=== Provided information ===

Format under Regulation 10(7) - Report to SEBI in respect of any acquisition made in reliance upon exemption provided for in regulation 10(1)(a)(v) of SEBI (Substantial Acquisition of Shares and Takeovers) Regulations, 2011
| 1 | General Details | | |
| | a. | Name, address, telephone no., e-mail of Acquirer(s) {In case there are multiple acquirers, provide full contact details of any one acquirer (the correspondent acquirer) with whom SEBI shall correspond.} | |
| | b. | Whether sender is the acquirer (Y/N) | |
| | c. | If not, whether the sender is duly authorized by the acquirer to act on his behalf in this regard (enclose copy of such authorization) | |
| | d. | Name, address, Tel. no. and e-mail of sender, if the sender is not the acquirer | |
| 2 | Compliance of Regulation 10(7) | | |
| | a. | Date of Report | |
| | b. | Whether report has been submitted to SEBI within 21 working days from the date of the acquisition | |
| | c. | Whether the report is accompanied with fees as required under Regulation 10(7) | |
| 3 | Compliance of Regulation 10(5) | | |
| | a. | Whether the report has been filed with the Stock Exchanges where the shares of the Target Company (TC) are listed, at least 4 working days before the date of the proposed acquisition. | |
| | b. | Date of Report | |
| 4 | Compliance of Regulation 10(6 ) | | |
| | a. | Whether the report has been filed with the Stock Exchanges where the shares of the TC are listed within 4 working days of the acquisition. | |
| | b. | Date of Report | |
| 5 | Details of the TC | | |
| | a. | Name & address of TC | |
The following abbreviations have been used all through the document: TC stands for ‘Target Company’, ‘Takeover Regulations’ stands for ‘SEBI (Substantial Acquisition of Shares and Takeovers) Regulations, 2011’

===
=== Provided information ===

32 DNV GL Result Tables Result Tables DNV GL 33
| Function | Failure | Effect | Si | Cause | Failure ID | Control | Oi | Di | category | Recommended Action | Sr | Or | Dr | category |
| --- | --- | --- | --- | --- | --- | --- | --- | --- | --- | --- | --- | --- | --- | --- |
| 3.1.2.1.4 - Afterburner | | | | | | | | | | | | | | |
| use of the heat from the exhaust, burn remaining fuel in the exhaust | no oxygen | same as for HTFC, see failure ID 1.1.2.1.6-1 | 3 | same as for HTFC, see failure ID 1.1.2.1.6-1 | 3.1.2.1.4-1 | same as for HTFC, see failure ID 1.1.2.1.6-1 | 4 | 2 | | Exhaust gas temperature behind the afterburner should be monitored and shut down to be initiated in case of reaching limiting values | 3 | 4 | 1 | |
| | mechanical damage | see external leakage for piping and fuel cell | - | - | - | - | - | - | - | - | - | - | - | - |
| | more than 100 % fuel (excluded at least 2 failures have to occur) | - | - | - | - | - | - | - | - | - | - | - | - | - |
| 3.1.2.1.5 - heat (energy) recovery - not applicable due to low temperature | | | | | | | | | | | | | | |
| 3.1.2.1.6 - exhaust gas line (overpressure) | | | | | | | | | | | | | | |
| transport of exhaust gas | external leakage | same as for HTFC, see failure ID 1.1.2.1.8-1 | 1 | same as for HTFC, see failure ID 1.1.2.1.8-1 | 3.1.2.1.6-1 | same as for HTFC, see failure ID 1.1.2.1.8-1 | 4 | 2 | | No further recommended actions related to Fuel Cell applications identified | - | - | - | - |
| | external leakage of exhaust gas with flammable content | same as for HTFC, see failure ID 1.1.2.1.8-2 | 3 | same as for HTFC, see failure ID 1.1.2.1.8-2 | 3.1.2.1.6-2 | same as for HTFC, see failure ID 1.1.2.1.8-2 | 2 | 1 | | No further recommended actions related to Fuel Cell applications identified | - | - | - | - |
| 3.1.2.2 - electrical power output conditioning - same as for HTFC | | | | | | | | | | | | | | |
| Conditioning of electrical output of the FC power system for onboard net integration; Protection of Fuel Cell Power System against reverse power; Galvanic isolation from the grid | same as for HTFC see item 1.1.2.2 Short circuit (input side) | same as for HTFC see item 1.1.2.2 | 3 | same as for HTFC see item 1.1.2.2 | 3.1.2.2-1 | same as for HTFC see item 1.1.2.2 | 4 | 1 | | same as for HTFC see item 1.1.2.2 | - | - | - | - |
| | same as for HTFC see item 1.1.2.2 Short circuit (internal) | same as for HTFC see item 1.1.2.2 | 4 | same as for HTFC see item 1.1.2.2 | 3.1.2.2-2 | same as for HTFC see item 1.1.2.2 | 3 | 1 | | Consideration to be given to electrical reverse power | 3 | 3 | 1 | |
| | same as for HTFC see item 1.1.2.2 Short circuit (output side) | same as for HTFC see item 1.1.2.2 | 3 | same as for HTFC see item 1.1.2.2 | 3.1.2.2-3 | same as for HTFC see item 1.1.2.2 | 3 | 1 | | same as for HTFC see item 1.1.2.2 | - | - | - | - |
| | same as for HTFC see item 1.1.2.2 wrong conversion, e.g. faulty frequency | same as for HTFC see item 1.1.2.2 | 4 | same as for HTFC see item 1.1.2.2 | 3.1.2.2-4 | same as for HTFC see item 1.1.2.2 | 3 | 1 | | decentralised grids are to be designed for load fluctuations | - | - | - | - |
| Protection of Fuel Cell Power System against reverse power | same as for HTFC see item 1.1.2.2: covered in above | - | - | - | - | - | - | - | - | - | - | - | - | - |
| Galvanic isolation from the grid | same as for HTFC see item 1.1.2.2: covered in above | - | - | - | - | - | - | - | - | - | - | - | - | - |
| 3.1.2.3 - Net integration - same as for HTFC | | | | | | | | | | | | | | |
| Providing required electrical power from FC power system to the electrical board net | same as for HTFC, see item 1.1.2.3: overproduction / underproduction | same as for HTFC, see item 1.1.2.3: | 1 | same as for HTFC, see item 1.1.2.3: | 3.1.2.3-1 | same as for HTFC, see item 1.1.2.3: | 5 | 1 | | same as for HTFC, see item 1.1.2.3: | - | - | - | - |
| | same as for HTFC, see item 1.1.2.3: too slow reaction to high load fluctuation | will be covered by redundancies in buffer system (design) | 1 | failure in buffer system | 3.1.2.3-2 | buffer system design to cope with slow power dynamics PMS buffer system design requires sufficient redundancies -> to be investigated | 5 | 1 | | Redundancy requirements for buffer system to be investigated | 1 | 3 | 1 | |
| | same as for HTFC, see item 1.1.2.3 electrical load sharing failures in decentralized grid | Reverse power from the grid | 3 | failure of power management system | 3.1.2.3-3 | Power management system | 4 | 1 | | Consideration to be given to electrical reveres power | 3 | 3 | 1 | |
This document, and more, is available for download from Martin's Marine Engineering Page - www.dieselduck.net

===

Check the lines above and copy each one that includes "leakage".

--- Output of the exercise ---
| | mechanical damage | see external leakage for piping and fuel cell | - | - | - | - | - | - | - | - | - | - | - | - |
| transport of exhaust gas | external leakage | same as for HTFC, see failure ID 1.1.2.1.8-1 | 1 | same as for HTFC, see failure ID 1.1.2.1.8-1 | 3.1.2.1.6-1 | same as for HTFC, see failure ID 1.1.2.1.8-1 | 4 | 2 | | No further recommended actions related to Fuel Cell applications identified | - | - | - | - |
| | external leakage of exhaust gas with flammable content | same as for HTFC, see failure ID 1.1.2.1.8-2 | 3 | same as for HTFC, see failure ID 1.1.2.1.8-2 | 3.1.2.1.6-2 | same as for HTFC, see failure ID 1.1.2.1.8-2 | 2 | 1 | | No further recommended actions related to Fuel Cell applications identified | - | - | - | - |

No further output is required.